• ACTIVITY
Find the line with "middle mcp: (321, 369)" and the line with "middle dip: (561, 262)" in the entries below; output exactly those two lines, every line between them, and no others.

• PROVIDED RECORDS

=== Section Start ===

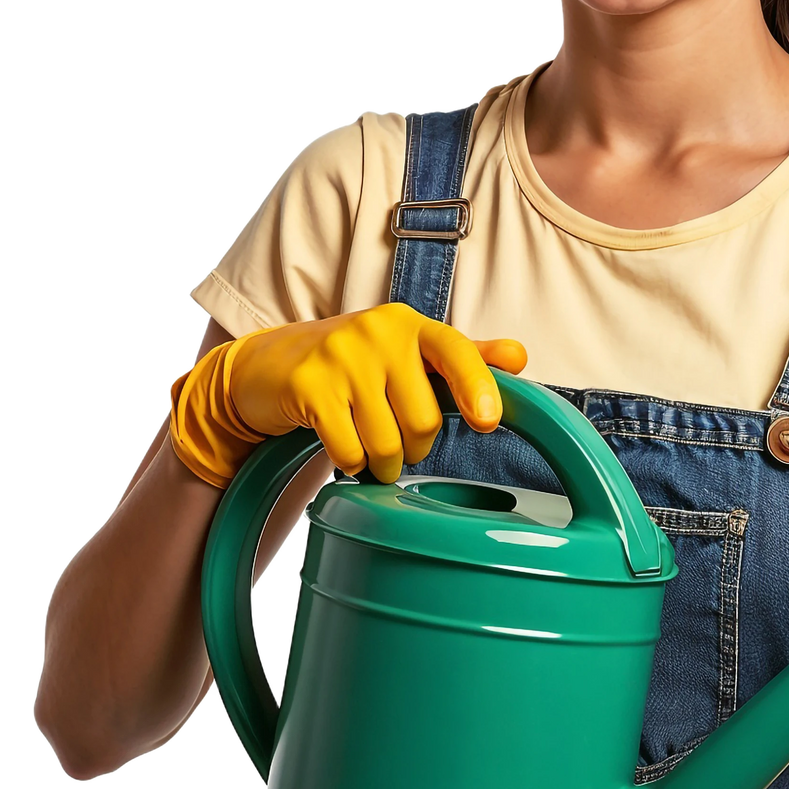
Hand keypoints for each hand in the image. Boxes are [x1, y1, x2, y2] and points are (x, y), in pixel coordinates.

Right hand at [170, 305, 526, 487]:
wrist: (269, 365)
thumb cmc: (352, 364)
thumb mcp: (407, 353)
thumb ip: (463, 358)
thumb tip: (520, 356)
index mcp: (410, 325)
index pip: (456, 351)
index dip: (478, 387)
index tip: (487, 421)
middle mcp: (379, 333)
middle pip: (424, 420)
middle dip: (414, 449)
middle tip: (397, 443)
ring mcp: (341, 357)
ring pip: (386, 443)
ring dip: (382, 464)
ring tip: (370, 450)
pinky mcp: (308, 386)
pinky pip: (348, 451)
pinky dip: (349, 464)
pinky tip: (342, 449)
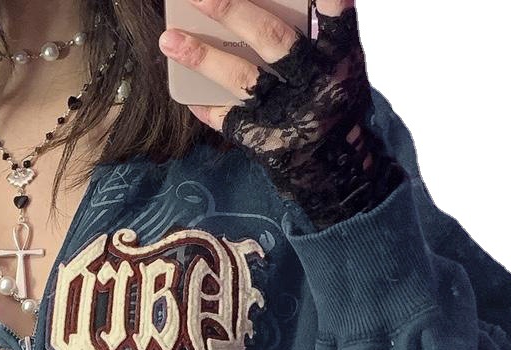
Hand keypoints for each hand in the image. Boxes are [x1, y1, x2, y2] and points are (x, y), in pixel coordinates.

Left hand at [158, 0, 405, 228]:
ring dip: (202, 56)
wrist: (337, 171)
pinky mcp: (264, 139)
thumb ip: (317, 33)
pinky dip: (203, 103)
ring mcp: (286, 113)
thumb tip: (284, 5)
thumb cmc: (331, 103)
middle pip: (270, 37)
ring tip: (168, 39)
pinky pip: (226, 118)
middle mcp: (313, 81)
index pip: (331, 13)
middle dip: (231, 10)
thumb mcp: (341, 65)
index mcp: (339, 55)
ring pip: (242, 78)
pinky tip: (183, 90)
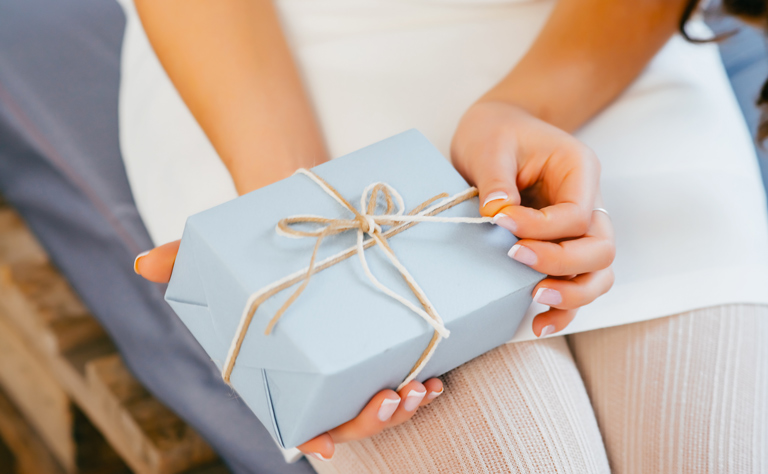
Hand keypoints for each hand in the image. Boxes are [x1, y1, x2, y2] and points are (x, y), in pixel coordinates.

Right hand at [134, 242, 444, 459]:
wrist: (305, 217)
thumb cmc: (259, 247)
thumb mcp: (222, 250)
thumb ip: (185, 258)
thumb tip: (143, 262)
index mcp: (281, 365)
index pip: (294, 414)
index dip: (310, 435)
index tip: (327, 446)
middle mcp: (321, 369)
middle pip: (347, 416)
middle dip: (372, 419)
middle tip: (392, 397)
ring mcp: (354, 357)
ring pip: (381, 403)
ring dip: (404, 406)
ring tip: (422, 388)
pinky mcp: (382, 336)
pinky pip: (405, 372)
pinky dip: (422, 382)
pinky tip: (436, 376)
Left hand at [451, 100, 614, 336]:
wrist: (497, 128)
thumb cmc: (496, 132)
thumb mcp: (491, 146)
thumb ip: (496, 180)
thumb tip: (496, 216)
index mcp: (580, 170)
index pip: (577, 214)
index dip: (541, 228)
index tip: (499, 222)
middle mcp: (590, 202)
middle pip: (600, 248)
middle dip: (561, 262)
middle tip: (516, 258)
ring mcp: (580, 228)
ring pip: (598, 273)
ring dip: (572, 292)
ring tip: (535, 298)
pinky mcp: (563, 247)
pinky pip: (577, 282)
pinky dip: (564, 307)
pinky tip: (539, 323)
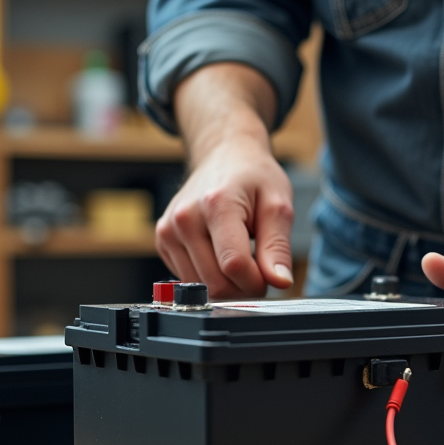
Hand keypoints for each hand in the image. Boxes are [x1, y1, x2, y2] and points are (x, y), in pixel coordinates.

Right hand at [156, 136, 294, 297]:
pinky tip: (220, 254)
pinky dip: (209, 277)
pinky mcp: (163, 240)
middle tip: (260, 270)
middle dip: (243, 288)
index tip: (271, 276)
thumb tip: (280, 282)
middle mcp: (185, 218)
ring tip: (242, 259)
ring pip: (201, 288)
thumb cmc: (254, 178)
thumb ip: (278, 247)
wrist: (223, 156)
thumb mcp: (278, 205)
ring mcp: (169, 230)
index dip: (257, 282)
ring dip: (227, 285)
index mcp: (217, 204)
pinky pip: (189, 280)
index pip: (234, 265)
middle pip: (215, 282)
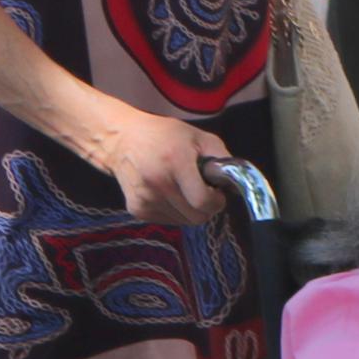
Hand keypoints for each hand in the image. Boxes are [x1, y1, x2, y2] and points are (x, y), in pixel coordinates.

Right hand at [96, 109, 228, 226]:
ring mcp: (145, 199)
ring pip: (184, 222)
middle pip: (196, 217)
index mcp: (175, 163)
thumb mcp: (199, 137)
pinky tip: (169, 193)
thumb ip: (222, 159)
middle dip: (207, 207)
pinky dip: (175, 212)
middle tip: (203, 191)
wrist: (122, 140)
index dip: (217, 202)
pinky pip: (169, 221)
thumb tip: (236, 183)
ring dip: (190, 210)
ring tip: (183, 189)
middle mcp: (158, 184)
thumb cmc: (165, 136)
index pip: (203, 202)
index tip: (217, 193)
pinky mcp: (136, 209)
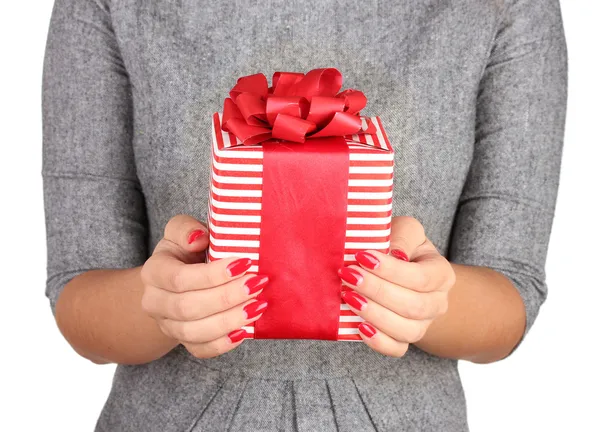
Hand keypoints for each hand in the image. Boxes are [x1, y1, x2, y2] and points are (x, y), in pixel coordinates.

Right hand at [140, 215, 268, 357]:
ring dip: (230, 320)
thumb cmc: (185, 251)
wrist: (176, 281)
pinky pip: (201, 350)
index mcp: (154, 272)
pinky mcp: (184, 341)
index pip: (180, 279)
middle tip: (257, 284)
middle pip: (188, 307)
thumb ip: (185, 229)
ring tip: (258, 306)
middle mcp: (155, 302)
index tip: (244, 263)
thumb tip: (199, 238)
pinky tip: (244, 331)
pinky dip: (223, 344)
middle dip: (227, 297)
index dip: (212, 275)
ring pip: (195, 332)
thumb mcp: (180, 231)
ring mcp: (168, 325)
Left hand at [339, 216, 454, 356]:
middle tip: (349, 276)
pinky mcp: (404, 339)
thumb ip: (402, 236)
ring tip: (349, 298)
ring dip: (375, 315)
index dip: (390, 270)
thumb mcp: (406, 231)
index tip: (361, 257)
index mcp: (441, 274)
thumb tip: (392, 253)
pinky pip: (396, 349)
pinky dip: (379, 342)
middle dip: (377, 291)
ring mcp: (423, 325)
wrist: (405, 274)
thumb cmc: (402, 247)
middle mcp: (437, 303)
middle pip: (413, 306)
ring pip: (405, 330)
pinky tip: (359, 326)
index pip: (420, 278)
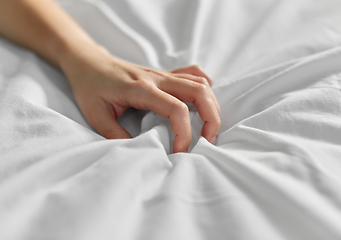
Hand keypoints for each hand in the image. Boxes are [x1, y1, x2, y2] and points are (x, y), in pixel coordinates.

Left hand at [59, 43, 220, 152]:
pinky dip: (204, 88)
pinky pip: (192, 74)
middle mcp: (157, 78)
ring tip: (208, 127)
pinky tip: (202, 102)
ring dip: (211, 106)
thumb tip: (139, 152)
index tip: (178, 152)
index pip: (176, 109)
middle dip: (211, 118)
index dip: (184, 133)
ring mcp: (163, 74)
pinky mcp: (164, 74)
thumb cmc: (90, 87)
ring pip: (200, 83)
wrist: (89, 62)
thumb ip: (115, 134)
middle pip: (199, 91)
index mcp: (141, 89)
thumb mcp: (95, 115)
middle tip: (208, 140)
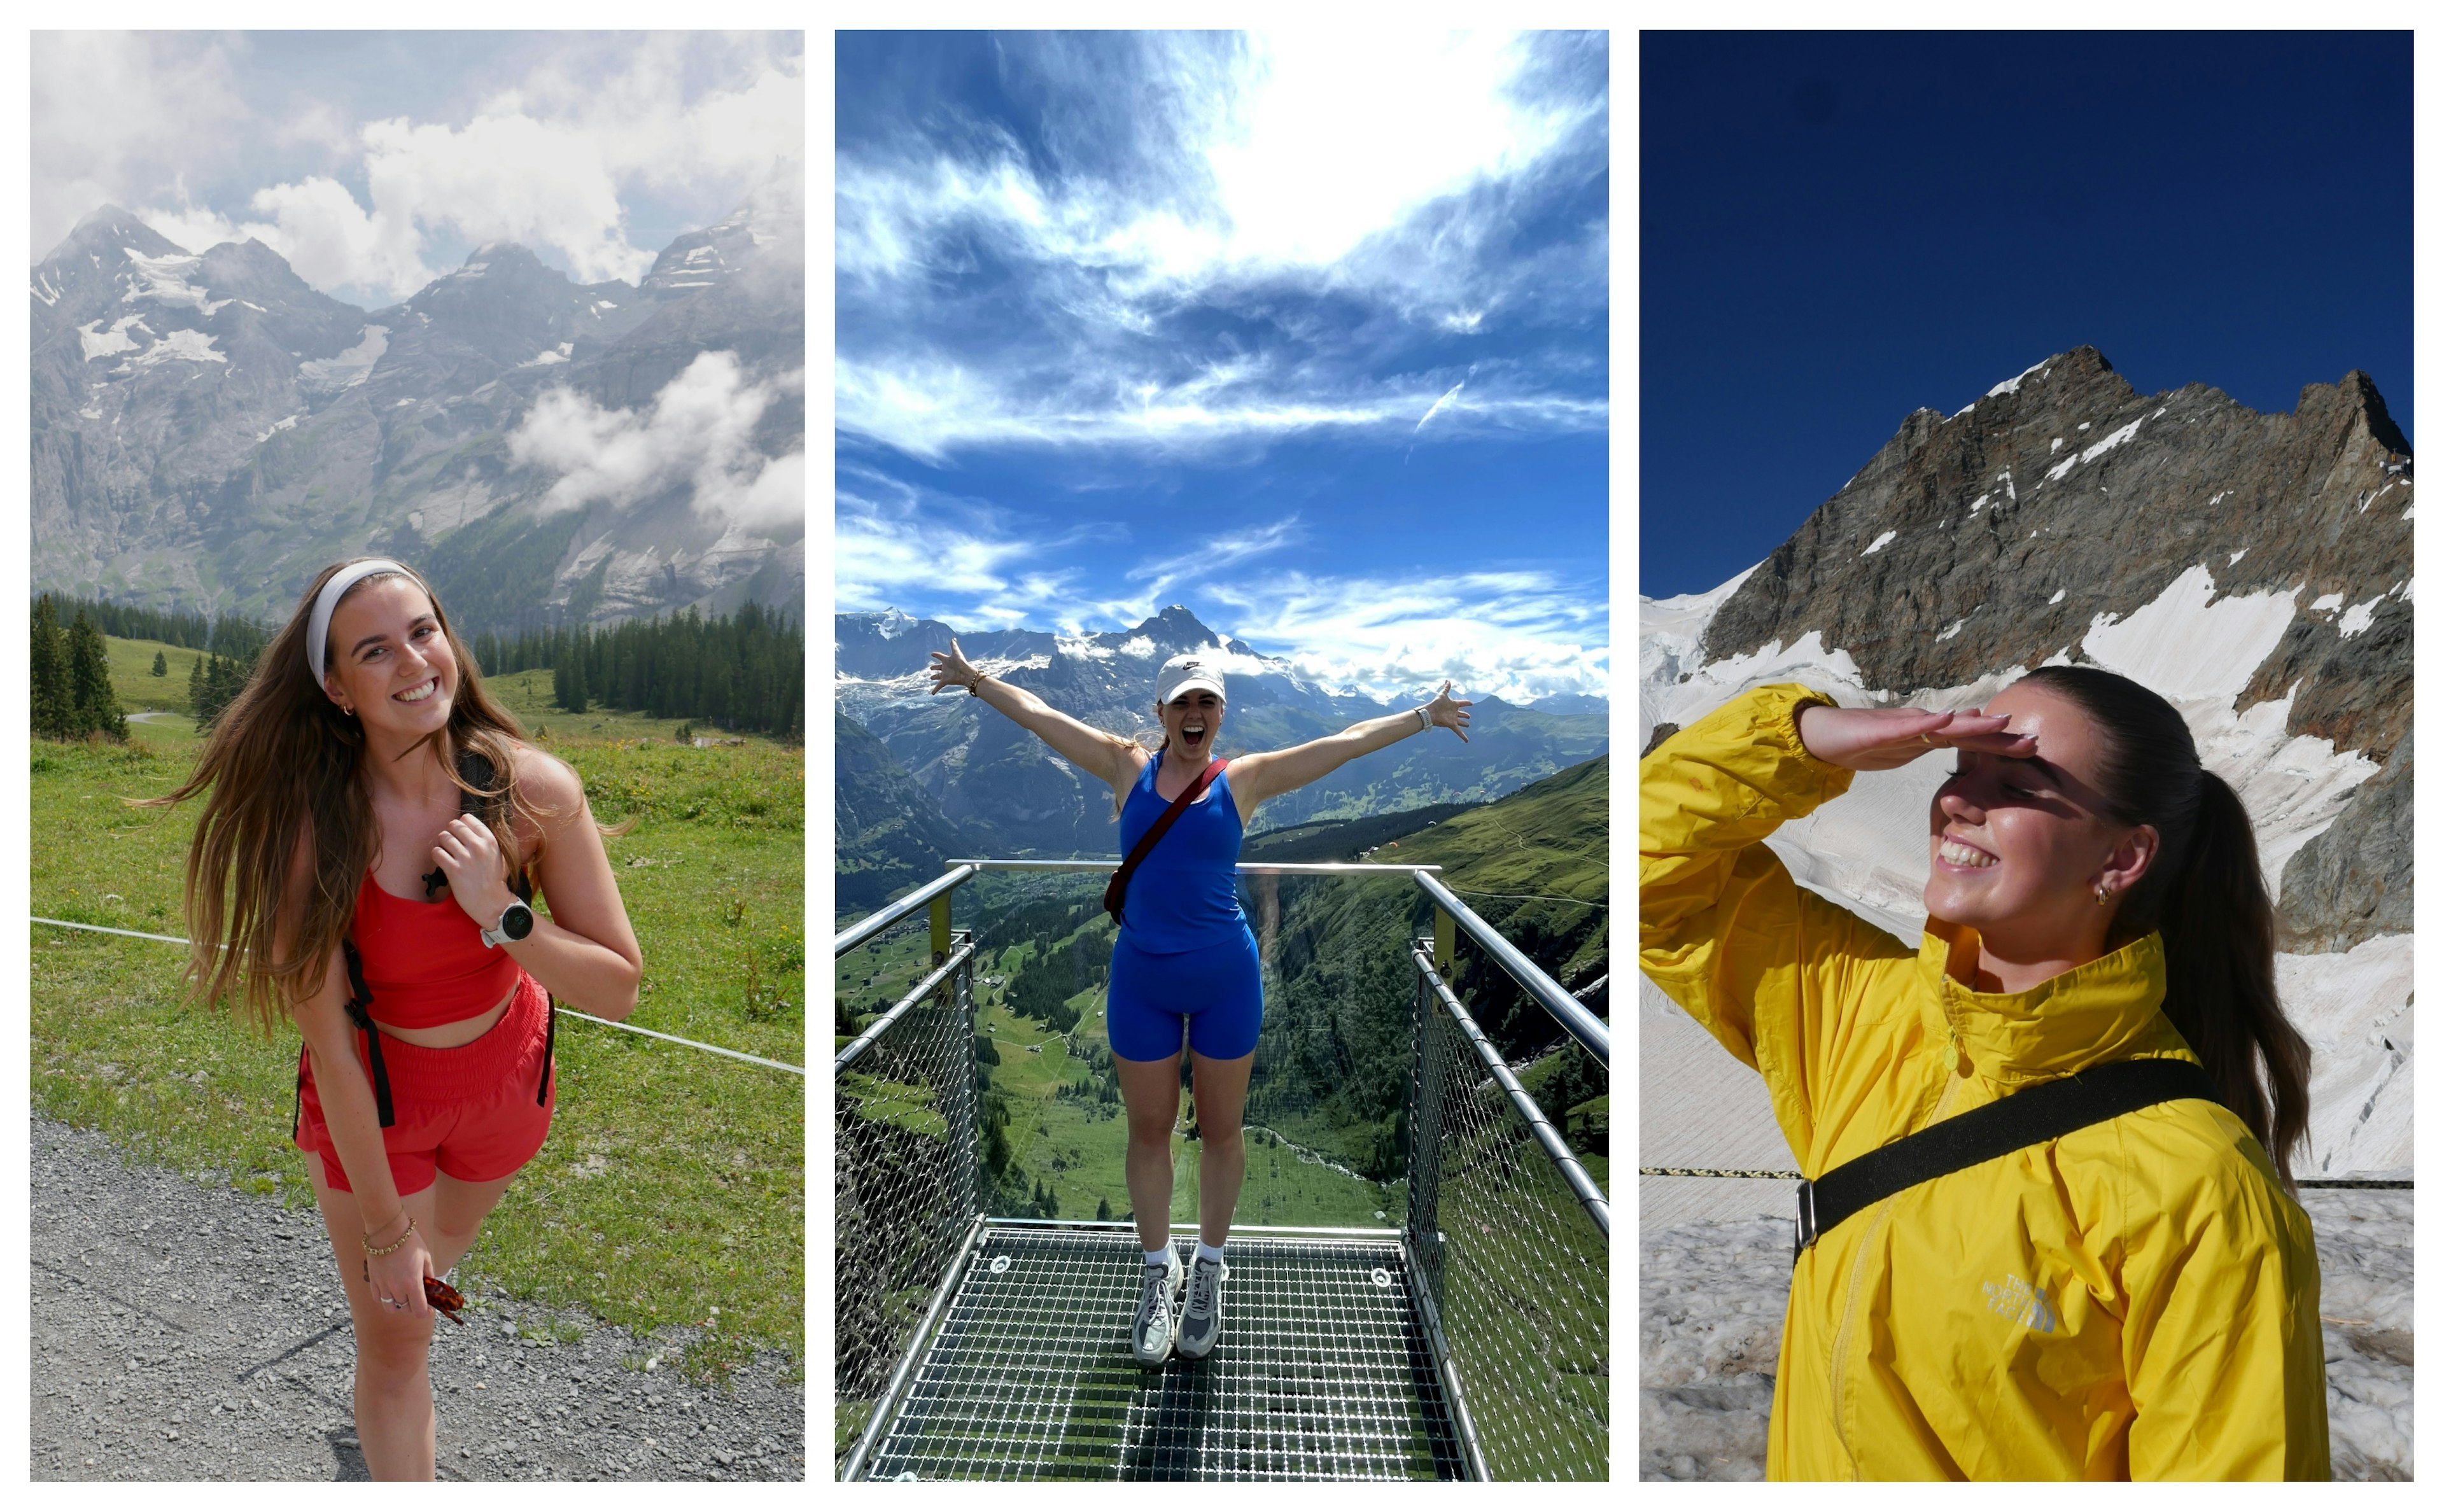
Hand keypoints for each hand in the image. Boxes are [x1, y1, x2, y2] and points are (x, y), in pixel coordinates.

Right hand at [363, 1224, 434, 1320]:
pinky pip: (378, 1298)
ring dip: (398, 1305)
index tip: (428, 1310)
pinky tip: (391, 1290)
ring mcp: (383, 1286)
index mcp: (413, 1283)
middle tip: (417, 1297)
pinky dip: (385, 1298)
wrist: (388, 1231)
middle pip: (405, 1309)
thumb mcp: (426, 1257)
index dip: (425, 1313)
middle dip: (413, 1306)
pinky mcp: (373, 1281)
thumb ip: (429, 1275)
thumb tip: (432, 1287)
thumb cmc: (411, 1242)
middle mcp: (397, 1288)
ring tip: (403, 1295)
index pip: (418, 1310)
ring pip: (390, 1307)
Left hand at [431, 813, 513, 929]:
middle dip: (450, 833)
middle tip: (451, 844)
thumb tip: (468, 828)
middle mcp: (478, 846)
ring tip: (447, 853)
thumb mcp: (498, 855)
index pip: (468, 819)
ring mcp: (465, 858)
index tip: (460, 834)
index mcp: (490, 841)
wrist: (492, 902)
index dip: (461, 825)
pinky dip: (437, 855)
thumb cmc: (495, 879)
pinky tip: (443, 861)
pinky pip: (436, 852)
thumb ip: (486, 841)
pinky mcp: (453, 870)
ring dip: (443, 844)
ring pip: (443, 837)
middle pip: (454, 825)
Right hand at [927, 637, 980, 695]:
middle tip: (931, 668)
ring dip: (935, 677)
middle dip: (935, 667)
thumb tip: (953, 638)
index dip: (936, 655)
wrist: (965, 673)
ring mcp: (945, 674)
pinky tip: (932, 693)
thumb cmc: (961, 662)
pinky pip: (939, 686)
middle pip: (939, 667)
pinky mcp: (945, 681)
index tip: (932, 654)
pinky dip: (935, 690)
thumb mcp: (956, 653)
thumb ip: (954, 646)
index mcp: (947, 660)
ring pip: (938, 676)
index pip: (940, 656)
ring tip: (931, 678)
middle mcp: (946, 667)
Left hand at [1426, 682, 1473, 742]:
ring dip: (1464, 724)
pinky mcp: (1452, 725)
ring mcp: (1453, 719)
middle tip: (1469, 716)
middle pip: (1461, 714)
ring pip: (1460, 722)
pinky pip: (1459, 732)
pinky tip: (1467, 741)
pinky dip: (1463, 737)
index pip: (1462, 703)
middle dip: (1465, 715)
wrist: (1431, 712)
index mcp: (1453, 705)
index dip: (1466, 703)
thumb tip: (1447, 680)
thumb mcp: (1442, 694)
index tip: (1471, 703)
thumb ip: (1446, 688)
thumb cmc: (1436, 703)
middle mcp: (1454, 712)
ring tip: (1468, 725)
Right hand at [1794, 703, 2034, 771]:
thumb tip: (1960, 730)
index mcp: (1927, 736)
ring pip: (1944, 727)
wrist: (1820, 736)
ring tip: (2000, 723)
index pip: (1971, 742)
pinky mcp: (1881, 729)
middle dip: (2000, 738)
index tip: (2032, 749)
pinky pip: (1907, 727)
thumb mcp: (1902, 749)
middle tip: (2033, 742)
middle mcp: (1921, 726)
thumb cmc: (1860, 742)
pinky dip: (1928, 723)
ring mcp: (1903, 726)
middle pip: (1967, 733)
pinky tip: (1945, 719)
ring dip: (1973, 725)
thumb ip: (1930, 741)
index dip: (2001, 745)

=== Section End ===

• EXERCISE ANSWER
middle mcp: (321, 369)
middle pip: (347, 416)
middle dip: (372, 419)
middle tip: (392, 397)
ring mcp: (354, 357)
ring pip: (381, 403)
ring dip: (404, 406)
ring tip: (422, 388)
pinky mcp: (382, 336)
pinky pip: (405, 372)
pinky dip: (422, 382)
pinky tip: (436, 376)
Left hand at [451, 100, 614, 336]:
wrist: (497, 128)
thumb cmc: (496, 132)
thumb mcp: (491, 146)
thumb ip: (496, 180)
thumb tip: (496, 216)
index mcp: (580, 170)
index pip: (577, 214)
index dip: (541, 228)
index tip: (499, 222)
middle mcp: (590, 202)
middle pip: (600, 248)
middle dip: (561, 262)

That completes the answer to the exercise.